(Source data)
################

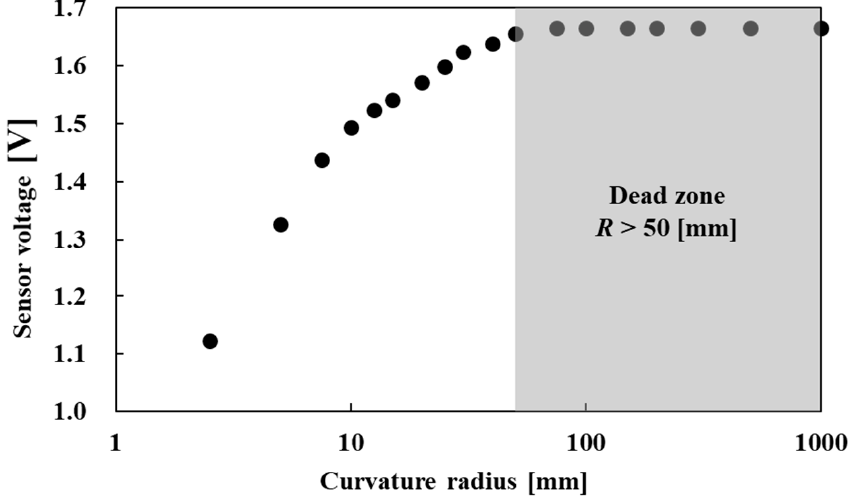
Figure 8. Relationship between the curvature radius and sensor voltage.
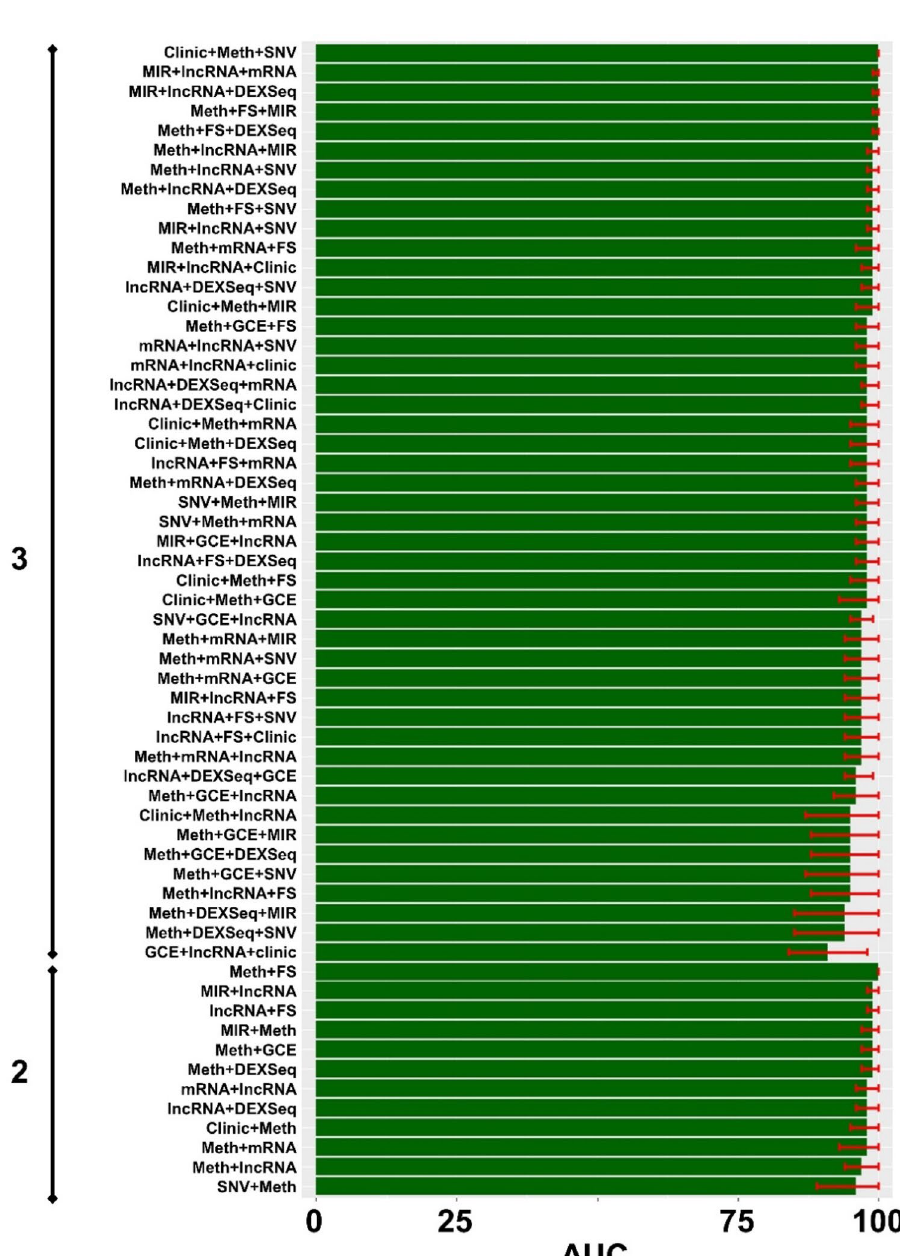
account for some variation in the validation of these prediction models of treatment response, except for those models including DNA methylation and/or lncRNA. The poor performance of validation TCGA prediction models including DNA methylation and/or lncRNA data was likely due to other reasons. DNA methylation analy- sis for TCGA HGSC data was performed using Illumina Infinium HumanMethylation27K BeadChip arrays 47 . Methylation in UI was performed with an EPIC BeadChip 850 k arrays (both arrays from Illumina Inc.). The 27 K methylation array interrogates mainly CpG islands in gene promoter regions, while the 850 K array also explores DNA methylation outside the promoter areas with whole genome coverage 32 . To determine lncRNA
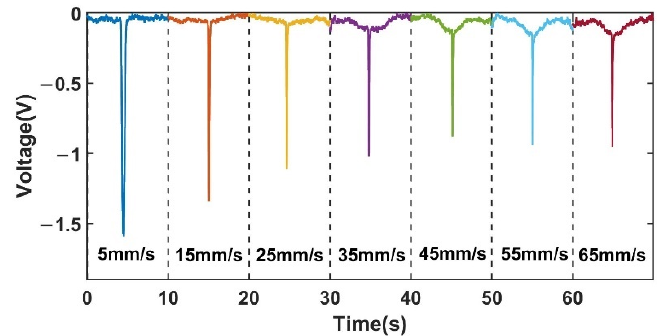
Figure 11. Comparison of signals at different velocities for 350 μ m copper.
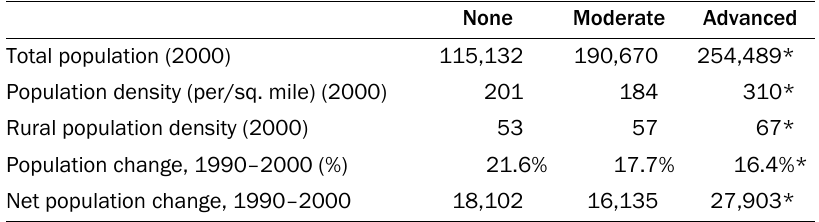
Table 2. Population Demographics by Level of Organization ( N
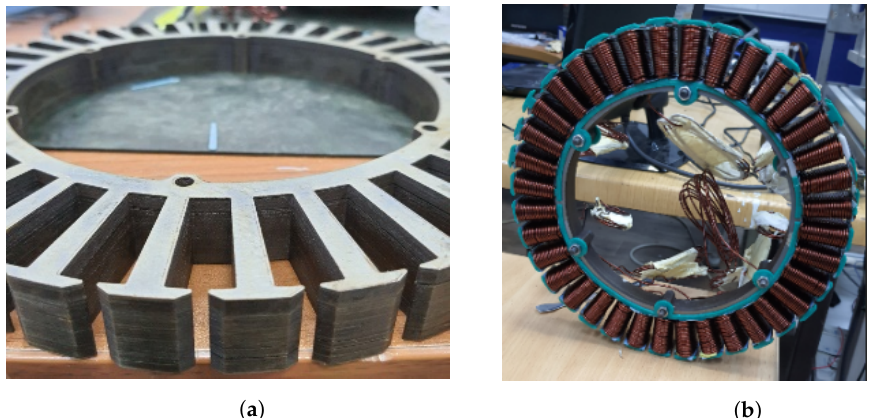
Figure 20. Stator structure of the motor: ( a ) stacking of the stator sheets cut using the wire-erosion cutting technique and ( b ) stator slots with winding.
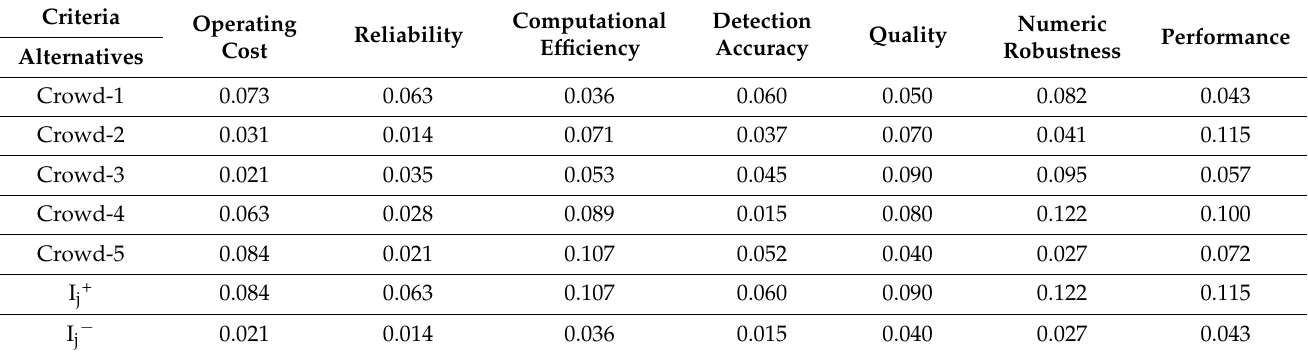
Table 9. Beneficial and non-beneficial parameter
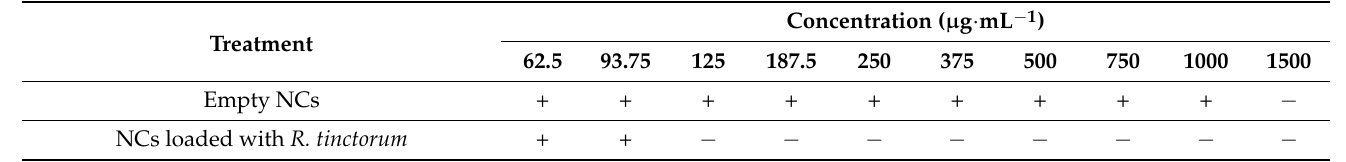
Table 2. Antibacterial activity of the g-C 3 N 4 -MA-COS nanocarriers (NCs), before and after the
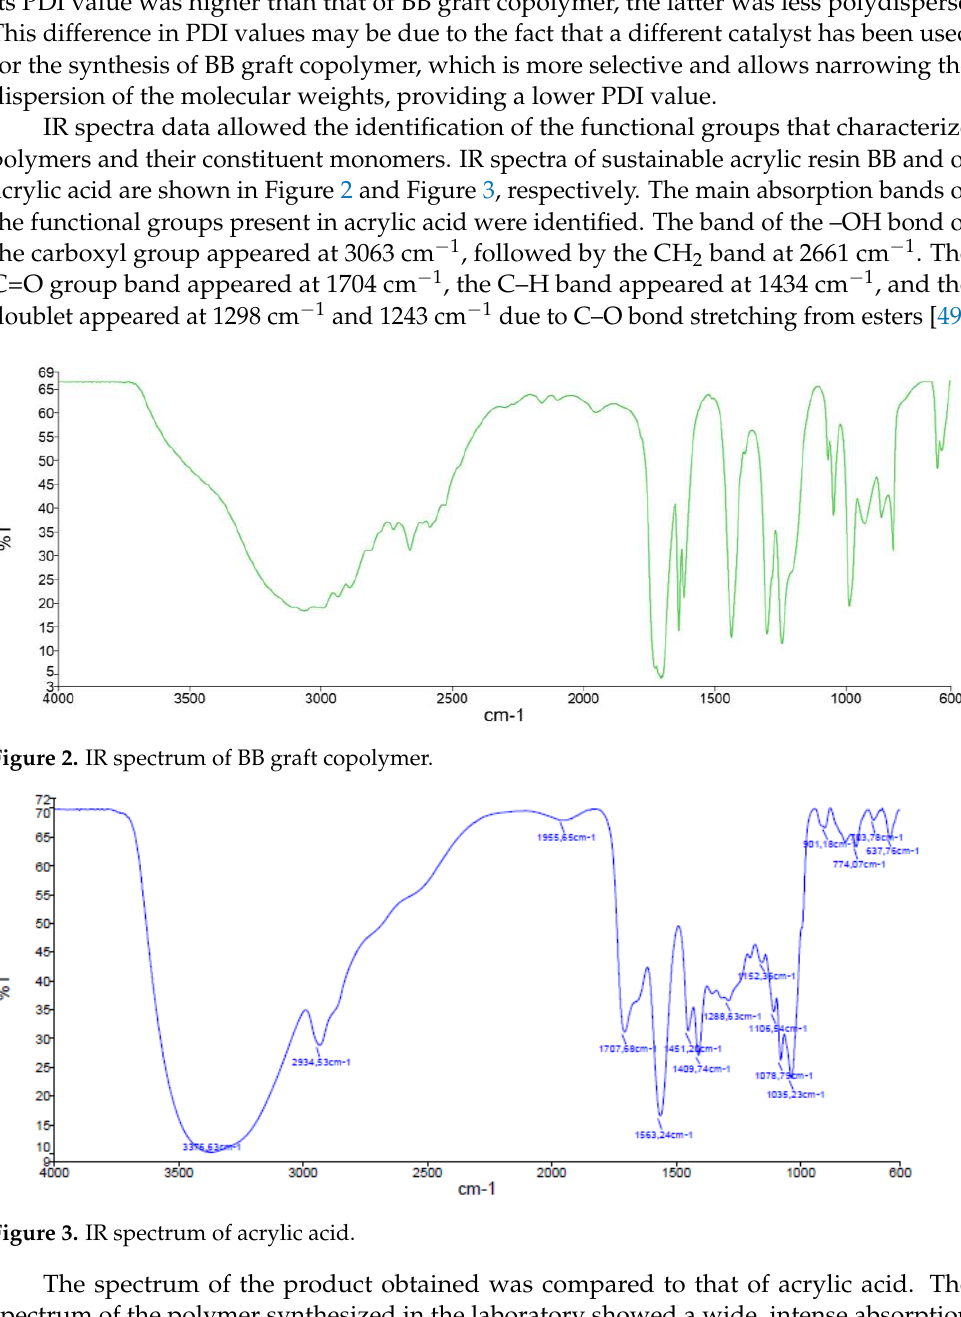
Table 3. Number average molecular weight, weight average molecular weight, and polydispersity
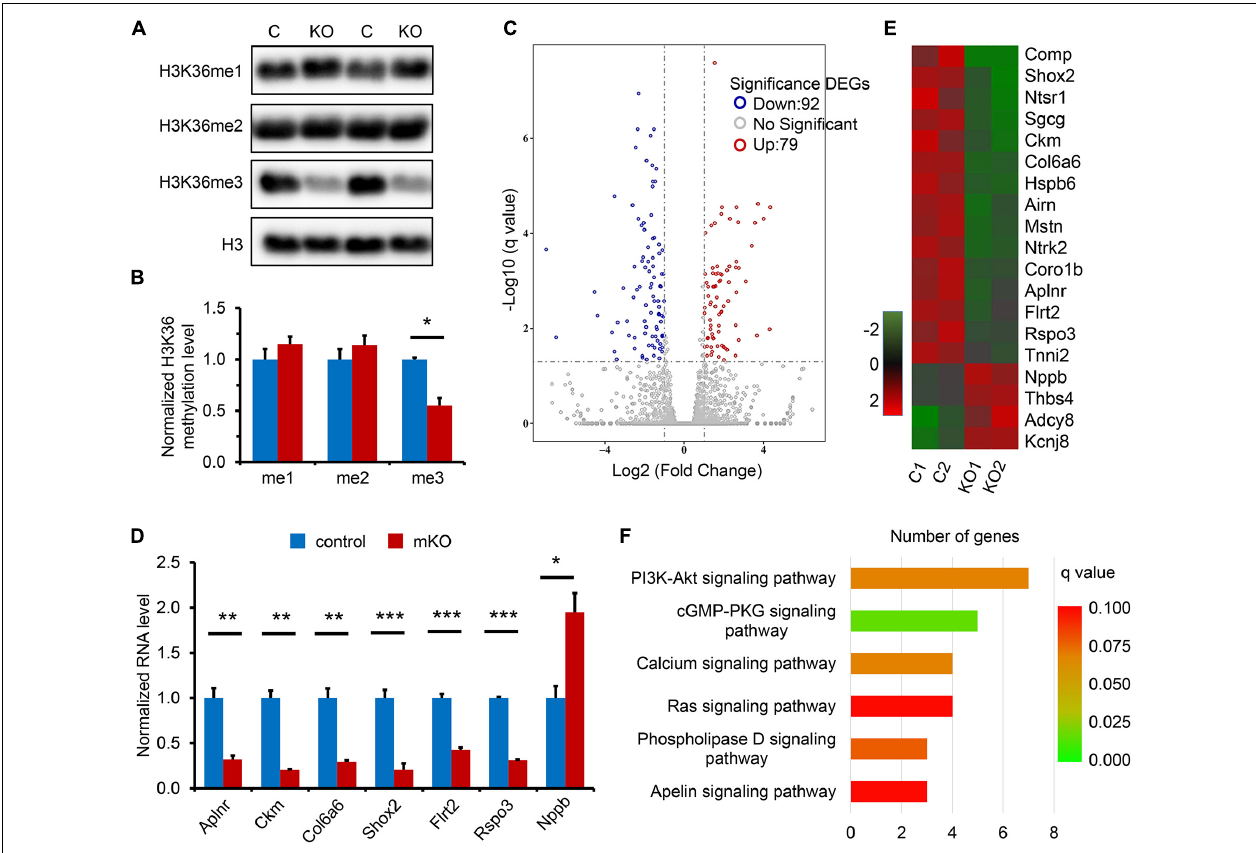
FIGURE 3 | SETD2 regulates H3K36me3 level and downstream gene expression. (A) Western blotting of H3K36me1, H3K36me2, and H3K36me3 levels in control (C) and mKO (KO) hearts at E13.5. Histone 3 (H3) was used as the internal control. (B) Quantification of levels of H3K36me1, H3K36me2, and H3K36me3 normalized to Histone 3. n = 3 for each group. All data represent mean ± SEM. Significance was determined by two-tailed, unpaired Student’s t test. * p < 0.05 versus control. (C) Volcano plot of gene expression in control and mKO hearts at E12.5, indicating that 92 genes (blue circles) were downregulated and 79 genes (red circles) were upregulated in mKO hearts. Log2 fold change ≥ 1 and q value ≤ 0.05 are taken as the threshold. DEGs, differentially expressed genes. (D) RT-qPCR analysis of representative cardiac genes that are downregulated or upregulated by Setd2 deletion. n = 5 for each group. All data represent mean ± SEM. Significance was determined by two-tailed, unpaired Student’s t test. * p < 0.05, ** p < 0.01, *** p < 0.001 versus control. (E) Heatmap of the DEGs that are related to heart development in control and mKO hearts. Two independent experiments are noted as numbers 1 and 2. Color bar indicates relative expression levels. (F) KEGG analysis of the most altered pathways in mKO heart. The horizontal axis represents the number of genes. Color bar indicates q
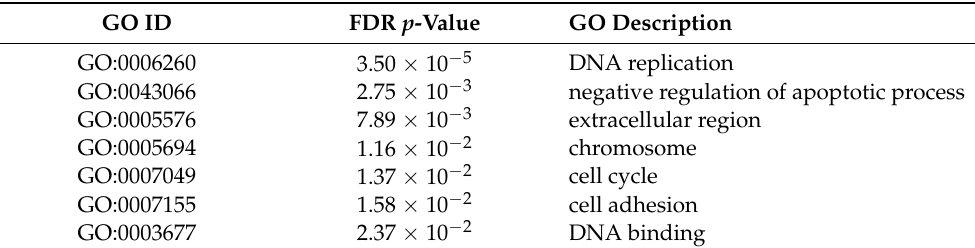
Table 2. Enriched GO terms of upregulated genes at the 20 Days time point in the gill tissue (in response to heat stress).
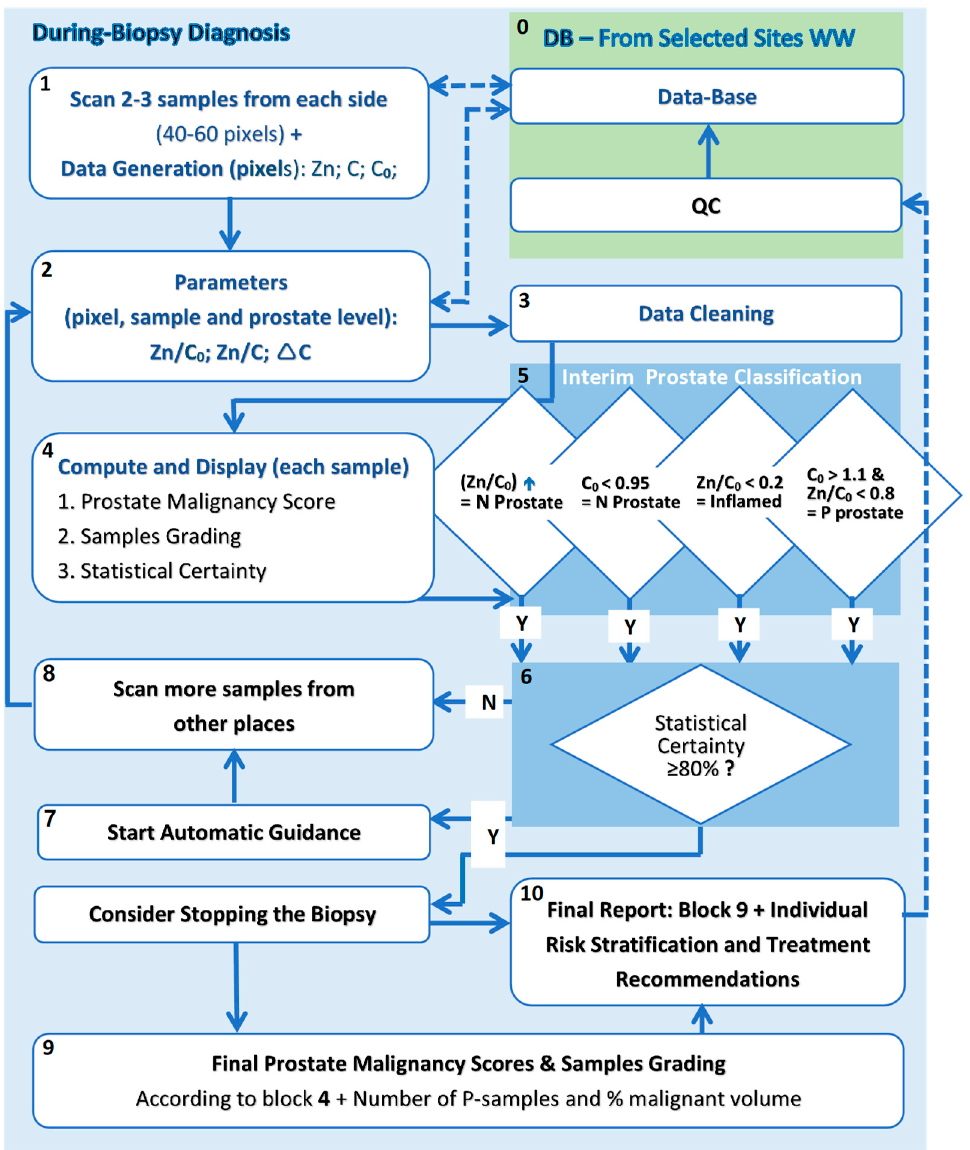
Figure 6. Clinical flowchart—malignancy scoring, sample grading/scoring and guidance during biopsy.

################

Task instructions. The entries above are to be printed again word for word, with every picture removed.

Answer box.
Figure 8. Relationship between the curvature radius and sensor voltage.
account for some variation in the validation of these prediction models of treatment response, except for those models including DNA methylation and/or lncRNA. The poor performance of validation TCGA prediction models including DNA methylation and/or lncRNA data was likely due to other reasons. DNA methylation analy- sis for TCGA HGSC data was performed using Illumina Infinium HumanMethylation27K BeadChip arrays 47 . Methylation in UI was performed with an EPIC BeadChip 850 k arrays (both arrays from Illumina Inc.). The 27 K methylation array interrogates mainly CpG islands in gene promoter regions, while the 850 K array also explores DNA methylation outside the promoter areas with whole genome coverage 32 . To determine lncRNA
Figure 11. Comparison of signals at different velocities for 350 μ m copper.
Table 2. Population Demographics by Level of Organization ( N
Figure 20. Stator structure of the motor: ( a ) stacking of the stator sheets cut using the wire-erosion cutting technique and ( b ) stator slots with winding.
Table 9. Beneficial and non-beneficial parameter
Table 2. Antibacterial activity of the g-C 3 N 4 -MA-COS nanocarriers (NCs), before and after the
Table 3. Number average molecular weight, weight average molecular weight, and polydispersity
FIGURE 3 | SETD2 regulates H3K36me3 level and downstream gene expression. (A) Western blotting of H3K36me1, H3K36me2, and H3K36me3 levels in control (C) and mKO (KO) hearts at E13.5. Histone 3 (H3) was used as the internal control. (B) Quantification of levels of H3K36me1, H3K36me2, and H3K36me3 normalized to Histone 3. n = 3 for each group. All data represent mean ± SEM. Significance was determined by two-tailed, unpaired Student’s t test. * p < 0.05 versus control. (C) Volcano plot of gene expression in control and mKO hearts at E12.5, indicating that 92 genes (blue circles) were downregulated and 79 genes (red circles) were upregulated in mKO hearts. Log2 fold change ≥ 1 and q value ≤ 0.05 are taken as the threshold. DEGs, differentially expressed genes. (D) RT-qPCR analysis of representative cardiac genes that are downregulated or upregulated by Setd2 deletion. n = 5 for each group. All data represent mean ± SEM. Significance was determined by two-tailed, unpaired Student’s t test. * p < 0.05, ** p < 0.01, *** p < 0.001 versus control. (E) Heatmap of the DEGs that are related to heart development in control and mKO hearts. Two independent experiments are noted as numbers 1 and 2. Color bar indicates relative expression levels. (F) KEGG analysis of the most altered pathways in mKO heart. The horizontal axis represents the number of genes. Color bar indicates q
Table 2. Enriched GO terms of upregulated genes at the 20 Days time point in the gill tissue (in response to heat stress).
Figure 6. Clinical flowchart—malignancy scoring, sample grading/scoring and guidance during biopsy.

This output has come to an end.